- [Provided entries]:
'''

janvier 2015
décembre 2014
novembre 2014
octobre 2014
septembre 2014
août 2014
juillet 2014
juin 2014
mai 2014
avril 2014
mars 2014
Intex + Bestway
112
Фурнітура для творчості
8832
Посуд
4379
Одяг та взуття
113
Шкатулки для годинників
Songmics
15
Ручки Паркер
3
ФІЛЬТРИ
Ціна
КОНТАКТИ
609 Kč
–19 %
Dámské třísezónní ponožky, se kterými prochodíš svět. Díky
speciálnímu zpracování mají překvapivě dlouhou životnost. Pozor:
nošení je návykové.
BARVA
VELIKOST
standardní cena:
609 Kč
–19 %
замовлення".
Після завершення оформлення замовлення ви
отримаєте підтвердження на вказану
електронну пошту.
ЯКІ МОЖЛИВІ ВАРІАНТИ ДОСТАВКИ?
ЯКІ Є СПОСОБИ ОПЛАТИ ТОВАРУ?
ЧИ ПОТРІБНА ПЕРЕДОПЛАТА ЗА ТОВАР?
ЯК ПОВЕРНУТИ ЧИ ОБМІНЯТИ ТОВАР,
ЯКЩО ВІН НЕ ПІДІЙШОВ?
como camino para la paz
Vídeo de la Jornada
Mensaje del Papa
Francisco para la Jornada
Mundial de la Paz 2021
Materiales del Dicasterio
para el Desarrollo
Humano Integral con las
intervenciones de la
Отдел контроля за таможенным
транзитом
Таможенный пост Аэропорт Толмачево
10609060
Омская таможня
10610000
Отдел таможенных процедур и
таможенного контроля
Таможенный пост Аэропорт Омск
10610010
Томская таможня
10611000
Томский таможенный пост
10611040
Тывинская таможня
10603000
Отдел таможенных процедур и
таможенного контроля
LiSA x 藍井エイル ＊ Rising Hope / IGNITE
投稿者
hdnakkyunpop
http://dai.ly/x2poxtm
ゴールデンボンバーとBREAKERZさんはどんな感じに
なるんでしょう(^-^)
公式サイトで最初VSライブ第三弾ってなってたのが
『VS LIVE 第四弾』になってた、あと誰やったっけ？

'''

Reproduce every row above word for word, keeping each line, character, and line break unchanged.

- [Completed task]:
janvier 2015
décembre 2014
novembre 2014
octobre 2014
septembre 2014
août 2014
juillet 2014
juin 2014
mai 2014
avril 2014
mars 2014
Intex + Bestway
112
Фурнітура для творчості
8832
Посуд
4379
Одяг та взуття
113
Шкатулки для годинників
Songmics
15
Ручки Паркер
3
ФІЛЬТРИ
Ціна
КОНТАКТИ
609 Kč
–19 %
Dámské třísezónní ponožky, se kterými prochodíš svět. Díky
speciálnímu zpracování mají překvapivě dlouhou životnost. Pozor:
nošení je návykové.
BARVA
VELIKOST
standardní cena:
609 Kč
–19 %
замовлення".
Після завершення оформлення замовлення ви
отримаєте підтвердження на вказану
електронну пошту.
ЯКІ МОЖЛИВІ ВАРІАНТИ ДОСТАВКИ?
ЯКІ Є СПОСОБИ ОПЛАТИ ТОВАРУ?
ЧИ ПОТРІБНА ПЕРЕДОПЛАТА ЗА ТОВАР?
ЯК ПОВЕРНУТИ ЧИ ОБМІНЯТИ ТОВАР,
ЯКЩО ВІН НЕ ПІДІЙШОВ?
como camino para la paz
Vídeo de la Jornada
Mensaje del Papa
Francisco para la Jornada
Mundial de la Paz 2021
Materiales del Dicasterio
para el Desarrollo
Humano Integral con las
intervenciones de la
Отдел контроля за таможенным
транзитом
Таможенный пост Аэропорт Толмачево
10609060
Омская таможня
10610000
Отдел таможенных процедур и
таможенного контроля
Таможенный пост Аэропорт Омск
10610010
Томская таможня
10611000
Томский таможенный пост
10611040
Тывинская таможня
10603000
Отдел таможенных процедур и
таможенного контроля
LiSA x 藍井エイル ＊ Rising Hope / IGNITE
投稿者
hdnakkyunpop
http://dai.ly/x2poxtm
ゴールデンボンバーとBREAKERZさんはどんな感じに
なるんでしょう(^-^)
公式サイトで最初VSライブ第三弾ってなってたのが
『VS LIVE 第四弾』になってた、あと誰やったっけ？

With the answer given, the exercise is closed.